After I mentioned some objections to a 50mph limit on the former trunk road between Norwich and Ipswich, I received a message from a woman with an engaging e-mail address that started “OBEYTHELAW” (capitals hers). So clearly a warm human being, but she has the advantage of coming from Suffolk, which, as she pointed out, I don’t.

What has this to do with public consultation? In response to my comments last time Ms OBEYTHELAW (she has another name, but I don’t want to embarrass her) has “got about 40 people to e-mail the council pleading with them to keep the 50mph limit”.

So democracy and independent thought are alive and well in Suffolk.

I’m not sure which category of public consultation that falls under. You’ll have to make your own minds up.

Always use a graceful arc when stoning martyrs

The transition from Christianity to shopping as the national religion went a step further with the opening of the Chapelfield complex in Norwich.

Observant readers will have noticed that it not only attracts people on a Sunday, but it also has a spire. Is this intended as an open challenge to Norwich Cathedral, or is it something more subtle or symbolic – like the gravestones bordering the entrance walkway?

Chapelfield, being a modern sort of place, also has artwork – specifically artwork commemorating the stoning of St Stephen.
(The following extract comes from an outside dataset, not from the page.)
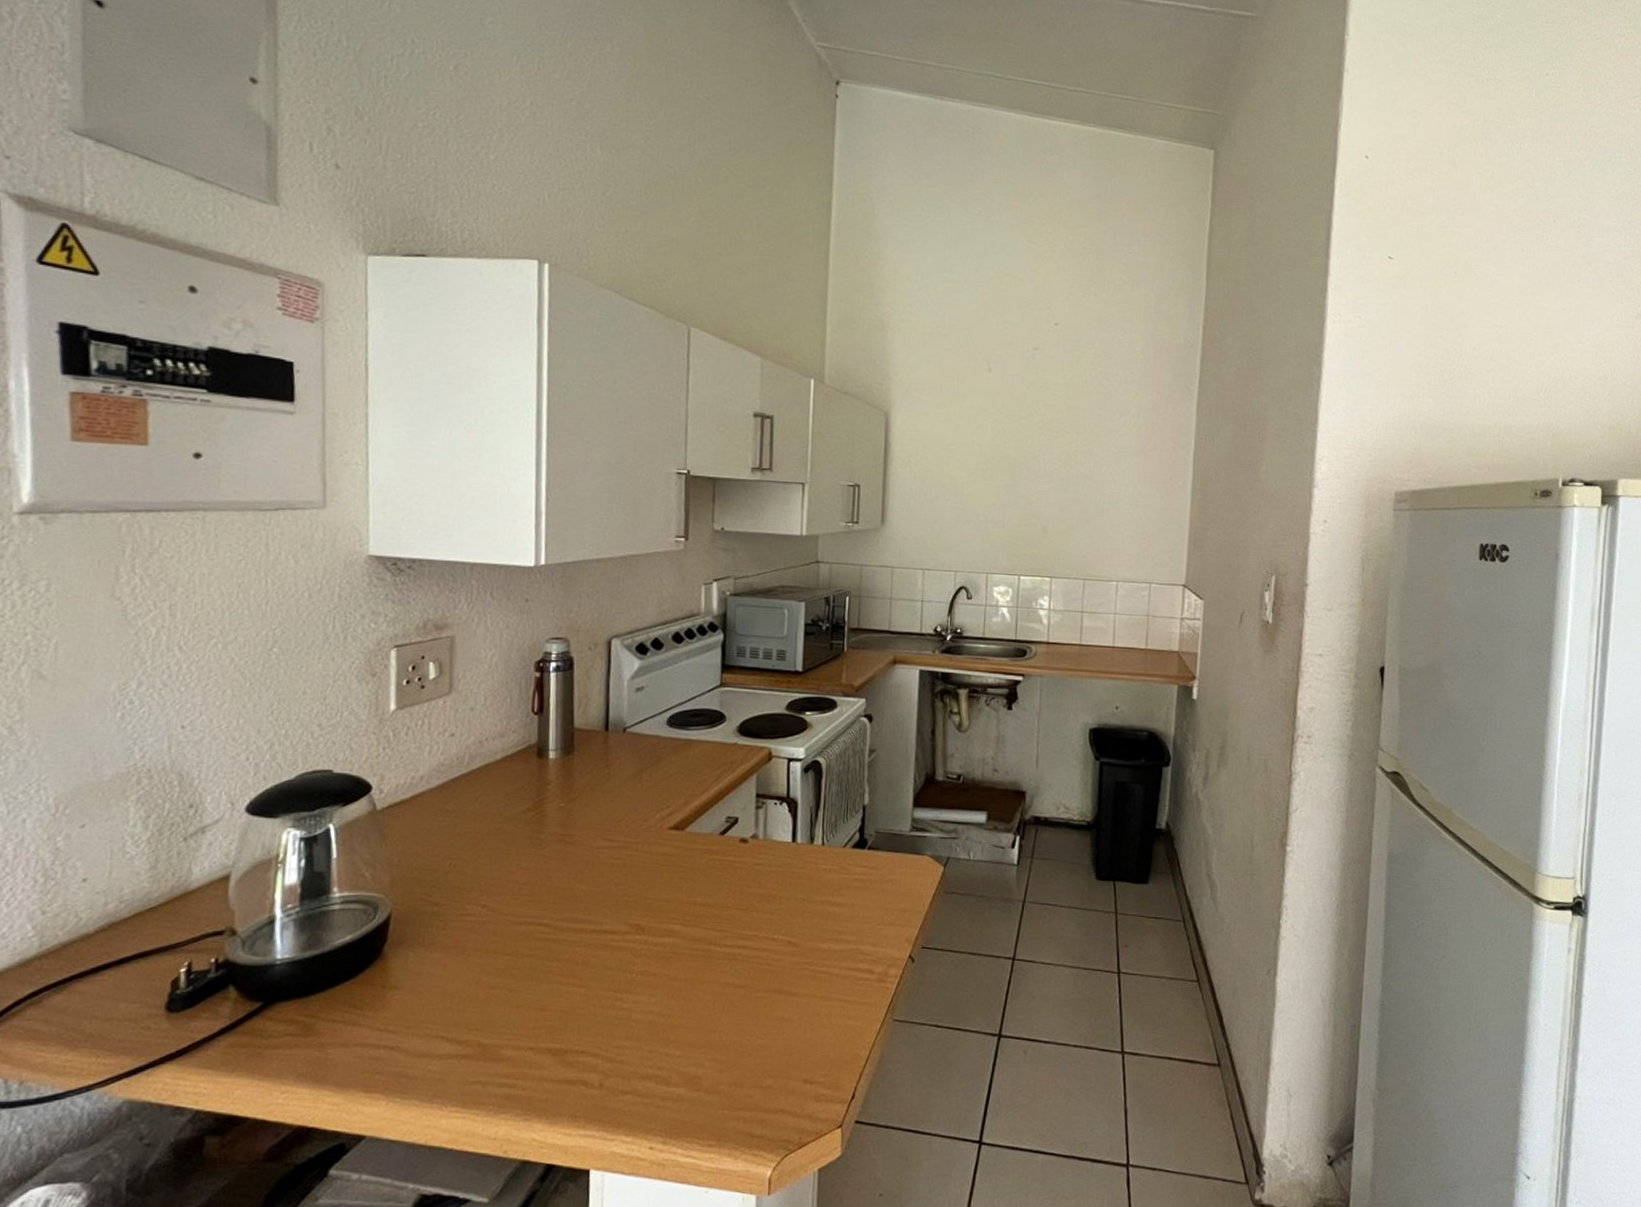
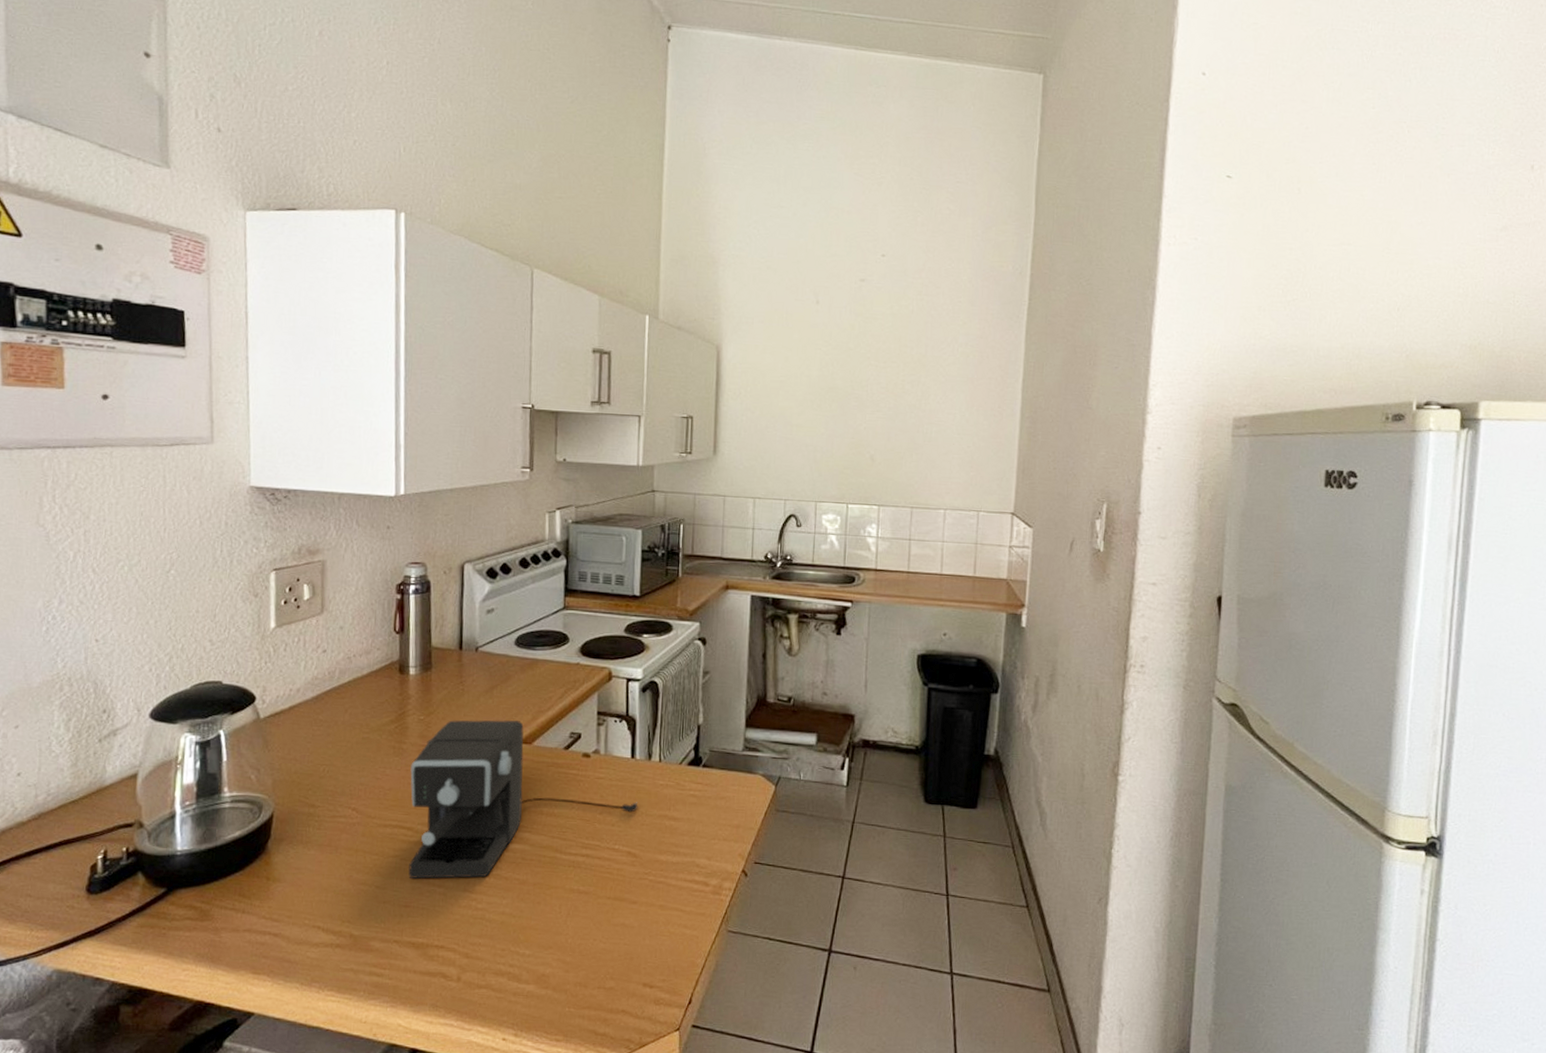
coffee maker: none [545,805,799,979] -> present [408,720,638,879]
The stones appear in what we are told is a “graceful arc” – the sort of thing Stephen would certainly have appreciated as the missiles whistled towards him.
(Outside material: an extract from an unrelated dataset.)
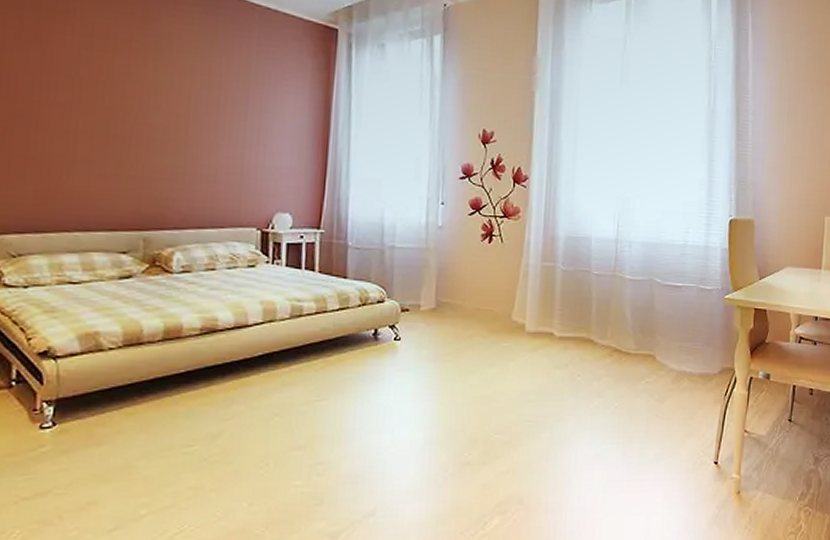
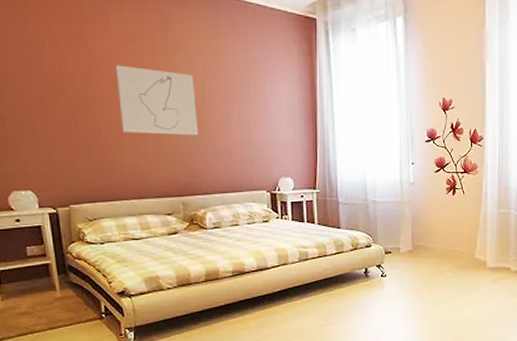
wall art: none [73,65,178,157] -> present [115,65,199,136]

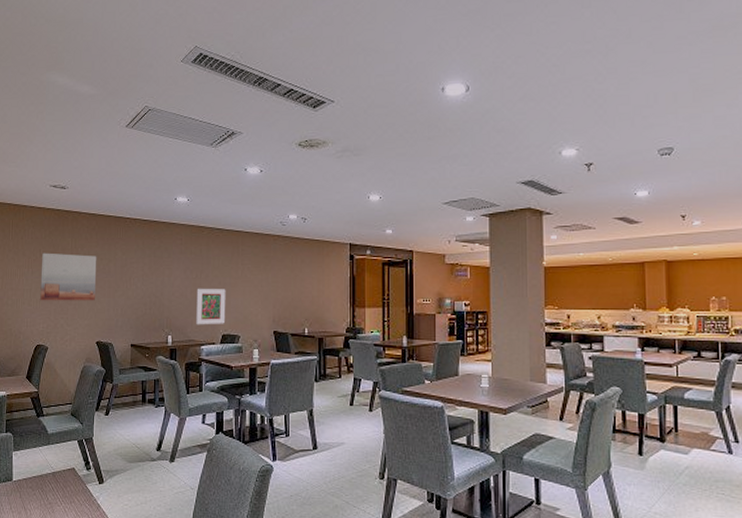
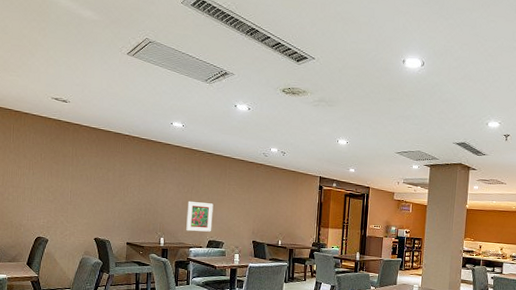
wall art: present [40,253,97,301] -> none [41,157,97,204]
“Wow, that’s a really graceful arc,” I can almost hear him say.

One can only imagine how delighted he would have felt if he had known that his sacrifice would have been worth a passing glance from aesthetically-minded martyrs to shopping in the 21st century.

Key to erosion control in gardens near Wymondham

An alert reader has spotted what might be the answer to the ever-growing problem of erosion on the North Norfolk coast.

He points out that there are many chunky concrete blocks – originally designed to hold up German tanks if we were invaded during the last war – simply lying about in people’s gardens.

“When I drive from Hethersett to Wymondham on the B1172 there is one of them in nearly every front garden. There must be thousands of them in East Anglia,” he tells me.

Used judiciously, they would clearly perform a useful function in holding up coastal erosion.

I am a little nervous about mentioning this, as if they are not used for such a purpose, Norwich City Council will quickly buy them up and use them for traffic calming.

My informant tells me that most of the blocks are carefully preserved. Some are even painted, with house numbers on them.

McCorquodales confused by redundant fans

The confused McCorquodale family, who gave up on Norfolk after finding sand all over the place and extensive flooding round the edges, have returned to parts of London, where they came from.

Before leaving, however, they took a trip to the east coast, where they were amazed to find giant fans in the centre of the still-widespread flooding.

“We couldn’t get very close because of the drainage problems,” said John (Corky) McCorquodale last night. “But what on earth do they want huge fans out there for? It’s windy enough already.”

He also felt that it “must be risky plugging them in”.

If you need just the right material, ask an artist

I had always thought of artists as people who sat around painting, in an other-worldly sort of way. Some small involvement for the second year running in the Fringe at the Factory exhibition at the Bally Shoe Factory in Hall Road, Norwich, has reminded me again how far this is from the truth.

Artists are people who spend hours cleaning and scraping walls and floors. They are people who construct vast pieces of work using esoteric materials and then face the problem of actually transporting them from place to place – in some cases actually putting the whole huge thing together on site. They drive large vehicles, or hire vans. Never mind DIY enthusiasts: if I ever need to know how to fix things together, precisely what materials are suitable for what conditions and where obscure but precisely the right items are obtainable, I shall ask an artist. Fortunately, I know quite a few of them now. Incidentally, the exhibition – on till October 9 – is well worth a visit: a massive array of amazingly varied art of all shapes and sizes. Oh, and some other-worldly pictures, too.